| Directions |
Copy out everything from the start of the entries down to the line containing "5: (105, 180)", including that line. Leave the pictures out of your copy.

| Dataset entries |
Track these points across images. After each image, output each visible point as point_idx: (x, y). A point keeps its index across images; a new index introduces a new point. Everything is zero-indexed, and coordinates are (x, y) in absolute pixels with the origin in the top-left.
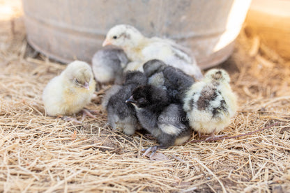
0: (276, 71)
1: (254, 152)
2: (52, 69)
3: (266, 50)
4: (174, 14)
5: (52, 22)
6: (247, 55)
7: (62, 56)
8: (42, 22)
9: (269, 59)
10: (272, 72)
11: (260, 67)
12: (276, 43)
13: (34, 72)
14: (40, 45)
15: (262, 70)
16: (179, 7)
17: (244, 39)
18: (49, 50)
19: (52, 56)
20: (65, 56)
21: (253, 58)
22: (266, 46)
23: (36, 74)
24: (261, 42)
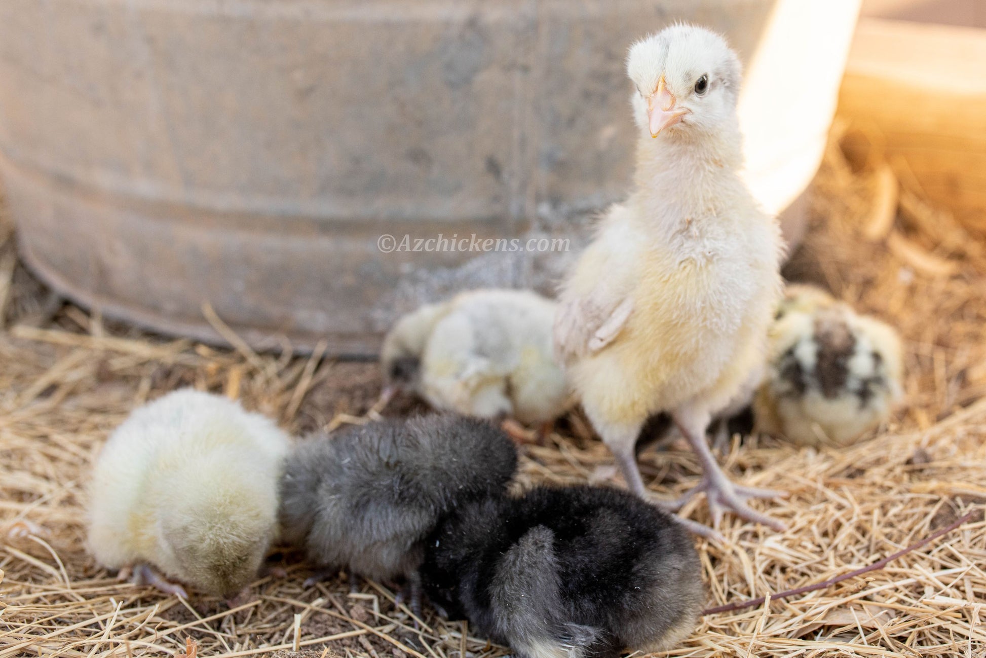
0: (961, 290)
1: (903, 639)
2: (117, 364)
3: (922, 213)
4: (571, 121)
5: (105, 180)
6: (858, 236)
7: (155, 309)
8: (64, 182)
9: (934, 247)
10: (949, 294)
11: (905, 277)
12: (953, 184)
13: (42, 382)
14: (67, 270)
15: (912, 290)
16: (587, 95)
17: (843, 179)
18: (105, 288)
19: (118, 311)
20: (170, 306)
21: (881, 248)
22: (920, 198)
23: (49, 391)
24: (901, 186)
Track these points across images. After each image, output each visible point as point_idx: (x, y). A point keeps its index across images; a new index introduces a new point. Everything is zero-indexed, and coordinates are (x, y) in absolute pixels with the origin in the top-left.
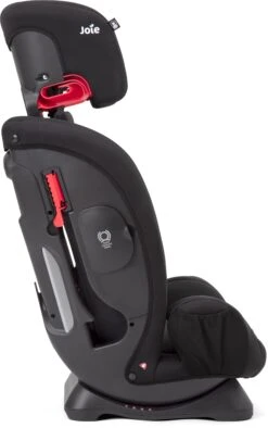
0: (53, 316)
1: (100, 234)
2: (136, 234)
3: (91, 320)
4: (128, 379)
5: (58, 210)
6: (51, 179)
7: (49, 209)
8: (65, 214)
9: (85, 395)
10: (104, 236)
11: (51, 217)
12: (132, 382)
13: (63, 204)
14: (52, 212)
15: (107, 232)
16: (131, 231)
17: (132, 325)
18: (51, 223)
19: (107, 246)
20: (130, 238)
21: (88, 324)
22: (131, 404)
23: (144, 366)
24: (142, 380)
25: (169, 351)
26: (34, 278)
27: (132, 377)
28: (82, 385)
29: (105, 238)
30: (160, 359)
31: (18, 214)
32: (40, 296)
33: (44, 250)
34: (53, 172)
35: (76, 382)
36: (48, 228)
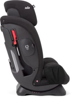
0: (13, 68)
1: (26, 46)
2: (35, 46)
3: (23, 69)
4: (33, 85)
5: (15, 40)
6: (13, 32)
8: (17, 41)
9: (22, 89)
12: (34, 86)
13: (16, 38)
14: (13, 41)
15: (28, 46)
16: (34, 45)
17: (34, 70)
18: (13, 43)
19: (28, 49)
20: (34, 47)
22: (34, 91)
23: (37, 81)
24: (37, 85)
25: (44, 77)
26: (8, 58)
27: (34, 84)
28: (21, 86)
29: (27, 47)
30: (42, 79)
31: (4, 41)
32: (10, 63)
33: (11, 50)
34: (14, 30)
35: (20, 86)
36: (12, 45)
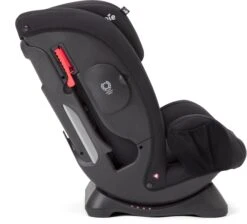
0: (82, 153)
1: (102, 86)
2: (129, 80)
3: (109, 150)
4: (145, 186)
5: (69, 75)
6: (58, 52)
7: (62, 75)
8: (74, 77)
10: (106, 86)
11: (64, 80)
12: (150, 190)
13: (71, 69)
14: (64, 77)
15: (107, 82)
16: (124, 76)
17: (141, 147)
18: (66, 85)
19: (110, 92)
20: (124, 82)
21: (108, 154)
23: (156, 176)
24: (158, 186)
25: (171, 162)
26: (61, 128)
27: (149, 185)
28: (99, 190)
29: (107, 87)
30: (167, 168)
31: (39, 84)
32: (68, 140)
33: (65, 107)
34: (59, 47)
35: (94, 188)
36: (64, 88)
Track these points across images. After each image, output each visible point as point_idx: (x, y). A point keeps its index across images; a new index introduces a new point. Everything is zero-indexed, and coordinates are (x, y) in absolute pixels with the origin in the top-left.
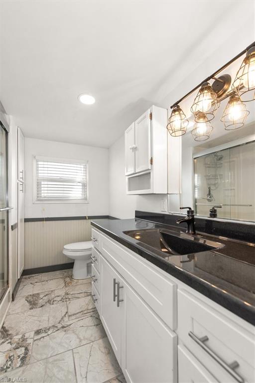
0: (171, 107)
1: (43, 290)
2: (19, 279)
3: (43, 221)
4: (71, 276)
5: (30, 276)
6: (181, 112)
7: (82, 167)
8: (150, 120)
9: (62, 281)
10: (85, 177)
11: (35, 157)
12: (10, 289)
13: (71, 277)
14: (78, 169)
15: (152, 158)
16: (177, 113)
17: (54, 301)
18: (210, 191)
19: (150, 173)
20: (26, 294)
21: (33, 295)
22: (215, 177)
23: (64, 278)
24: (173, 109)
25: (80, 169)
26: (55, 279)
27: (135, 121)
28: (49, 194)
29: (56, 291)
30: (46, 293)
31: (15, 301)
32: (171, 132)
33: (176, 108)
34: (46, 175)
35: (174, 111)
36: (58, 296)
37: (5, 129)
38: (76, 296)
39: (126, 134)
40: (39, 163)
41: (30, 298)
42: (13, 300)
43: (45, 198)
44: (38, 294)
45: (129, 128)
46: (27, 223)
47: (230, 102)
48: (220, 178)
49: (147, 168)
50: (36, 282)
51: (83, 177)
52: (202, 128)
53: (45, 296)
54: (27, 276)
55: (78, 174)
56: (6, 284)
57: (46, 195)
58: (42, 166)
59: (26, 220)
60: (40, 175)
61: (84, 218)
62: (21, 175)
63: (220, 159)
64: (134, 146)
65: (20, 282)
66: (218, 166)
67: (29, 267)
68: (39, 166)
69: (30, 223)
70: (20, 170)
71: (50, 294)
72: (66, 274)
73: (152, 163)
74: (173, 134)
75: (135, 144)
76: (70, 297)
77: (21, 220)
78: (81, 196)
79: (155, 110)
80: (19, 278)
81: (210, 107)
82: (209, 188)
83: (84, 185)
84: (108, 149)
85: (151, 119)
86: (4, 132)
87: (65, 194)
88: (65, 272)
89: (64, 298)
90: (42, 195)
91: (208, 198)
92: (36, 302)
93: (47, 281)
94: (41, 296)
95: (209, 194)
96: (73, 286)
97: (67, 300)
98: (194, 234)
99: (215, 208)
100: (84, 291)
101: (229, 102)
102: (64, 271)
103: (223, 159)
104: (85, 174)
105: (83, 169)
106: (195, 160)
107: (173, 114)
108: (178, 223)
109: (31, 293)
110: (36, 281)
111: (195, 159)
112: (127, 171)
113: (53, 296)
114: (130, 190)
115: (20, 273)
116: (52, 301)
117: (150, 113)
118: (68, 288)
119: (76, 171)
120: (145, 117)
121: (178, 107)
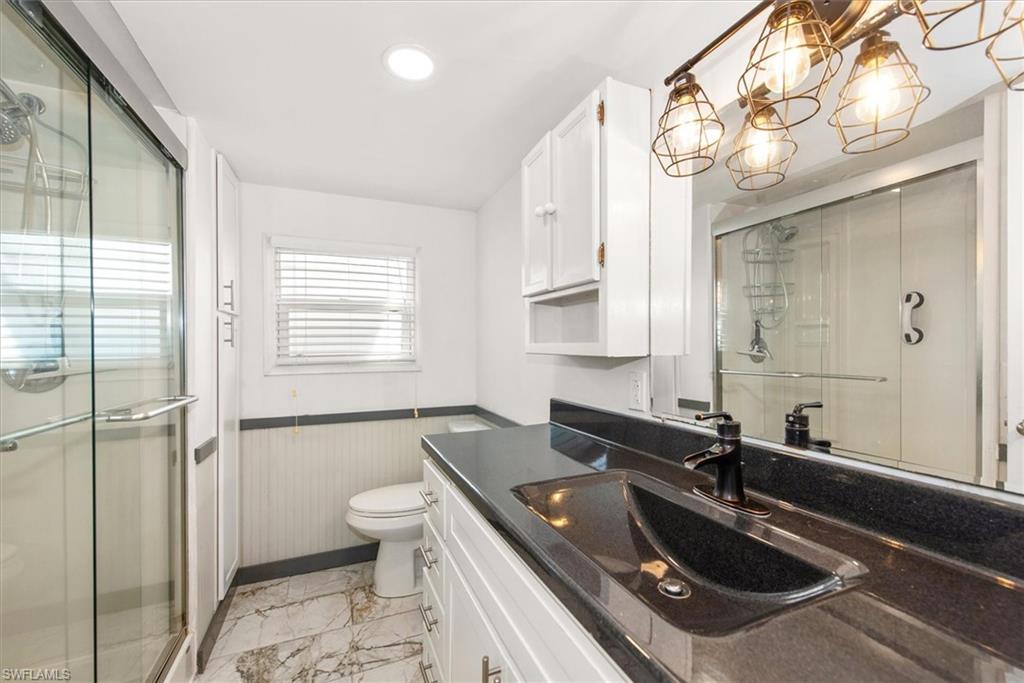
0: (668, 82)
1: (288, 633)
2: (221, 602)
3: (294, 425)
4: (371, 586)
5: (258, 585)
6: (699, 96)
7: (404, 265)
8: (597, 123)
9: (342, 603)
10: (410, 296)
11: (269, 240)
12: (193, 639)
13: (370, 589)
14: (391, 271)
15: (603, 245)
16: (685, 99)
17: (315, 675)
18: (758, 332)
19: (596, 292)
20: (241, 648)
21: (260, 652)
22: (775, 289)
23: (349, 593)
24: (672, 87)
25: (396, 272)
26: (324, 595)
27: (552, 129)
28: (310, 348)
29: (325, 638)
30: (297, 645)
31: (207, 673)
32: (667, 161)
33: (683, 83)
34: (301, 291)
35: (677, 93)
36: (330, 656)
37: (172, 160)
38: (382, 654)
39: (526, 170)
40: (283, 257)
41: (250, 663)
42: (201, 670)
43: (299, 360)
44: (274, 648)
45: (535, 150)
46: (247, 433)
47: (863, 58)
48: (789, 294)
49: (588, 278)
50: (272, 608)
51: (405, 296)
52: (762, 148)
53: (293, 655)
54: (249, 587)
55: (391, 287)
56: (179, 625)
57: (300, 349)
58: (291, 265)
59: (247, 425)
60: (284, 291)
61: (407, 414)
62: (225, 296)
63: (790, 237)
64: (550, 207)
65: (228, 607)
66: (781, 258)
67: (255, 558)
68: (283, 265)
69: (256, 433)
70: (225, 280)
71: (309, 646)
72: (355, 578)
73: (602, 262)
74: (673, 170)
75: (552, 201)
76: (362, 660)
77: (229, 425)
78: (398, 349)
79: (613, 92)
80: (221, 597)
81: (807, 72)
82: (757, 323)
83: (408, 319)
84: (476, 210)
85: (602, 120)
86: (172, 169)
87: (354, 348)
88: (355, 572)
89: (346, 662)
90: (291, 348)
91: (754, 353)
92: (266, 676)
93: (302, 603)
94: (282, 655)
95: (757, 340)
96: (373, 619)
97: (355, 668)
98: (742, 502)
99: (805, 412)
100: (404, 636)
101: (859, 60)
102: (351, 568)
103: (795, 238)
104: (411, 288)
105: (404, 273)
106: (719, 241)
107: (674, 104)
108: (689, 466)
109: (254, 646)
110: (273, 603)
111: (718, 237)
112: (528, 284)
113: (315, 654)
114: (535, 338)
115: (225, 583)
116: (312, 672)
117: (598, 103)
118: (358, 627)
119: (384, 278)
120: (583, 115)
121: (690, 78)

| Answer to this problem |
Track these points across images. After each image, output each visible point as point_idx: (x, y). A point keeps its index across images; a new index introduces a new point. Everything is zero-indexed, and coordinates are (x, y) in absolute pixels with the origin in the top-left.
0: (276, 71)
1: (254, 152)
2: (52, 69)
3: (266, 50)
4: (174, 14)
5: (52, 22)
6: (247, 55)
7: (62, 56)
8: (42, 22)
9: (269, 59)
10: (272, 72)
11: (260, 67)
12: (276, 43)
13: (34, 72)
14: (40, 45)
15: (262, 70)
16: (179, 7)
17: (244, 39)
18: (49, 50)
19: (52, 56)
20: (65, 56)
21: (253, 58)
22: (266, 46)
23: (36, 74)
24: (261, 42)
0: (961, 290)
1: (903, 639)
2: (117, 364)
3: (922, 213)
4: (571, 121)
5: (105, 180)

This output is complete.